Additive manufacturing, better known as 3-D printing is a process used to make a three-dimensional object, using successive layers of material that form under computer control to create an object. In addition to using 3D printing for custom earmolds and earbuds, researchers at the Wake Forest Baptist Medical Center have shown that living tissue structures can be 3-D printed, including ear, bone and muscle, which may be used to replace tissue on human patients.
No Longer Science Fiction
In a story first reported by medical writer, Stacy Lawrence, Dr. Anthony Atala, director of the Wake Forest Institute for Regenerative Medicine and senior author on the study in a statement was quoted, “This novel tissue and organ printer is an important advance in our quest to make replacement tissue for patients. It can fabricate stable, human-scale tissue of any shape. With further development, this technology could potentially be used to print living tissue and organ structures for surgical implantation.”

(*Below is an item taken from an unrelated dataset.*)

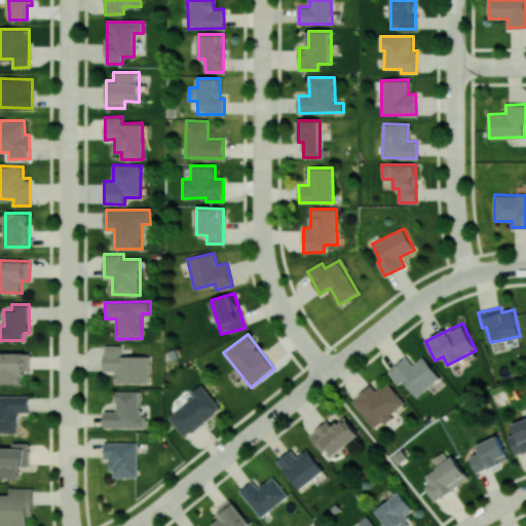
[(121,355),(121,345),(105,345),(104,371),(115,371),(115,382),(149,383),(149,357),(121,355)]
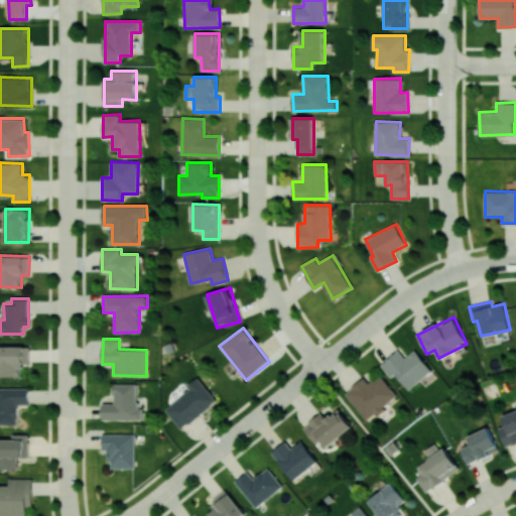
[(29,347),(0,346),(0,375),(21,376),(22,363),(29,364),(29,347)]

The research team published a paper in the journal Nature Biotechnology showing that they were able to 3-D print human-scale tissues and then effectively implant them in mice to result in vascularized, functional tissue. Next, the scientist attempted to replicate this 3-D process using human tissue. Their early results in this area demonstrate that these 3-D printed tissues have the correct size, strength and function for use in humans.
According to Lawrence, it took researchers 10 years to develop the Integrated Tissue and Organ Printing (ITOP) System that printed these tissues at the Institute for Regenerative Medicine.
Unlike traditional 3-D printing that operates via jetting, extrusion or laser-induced forward transfer, the ITOP system deposits both biodegradable, plastic-like material to for tissue shape and water-based gels that contain the particular cells.
The researchers made tissue structures with vessel-like structures that were smaller than 200 microns (0.007 inches) to help the cells to survive. In the study, they created a baby-sized ear structure of 1.5 inches that was implanted on a mouse and showed signs of vascularization one and two months after implantation as well as maintained its shape.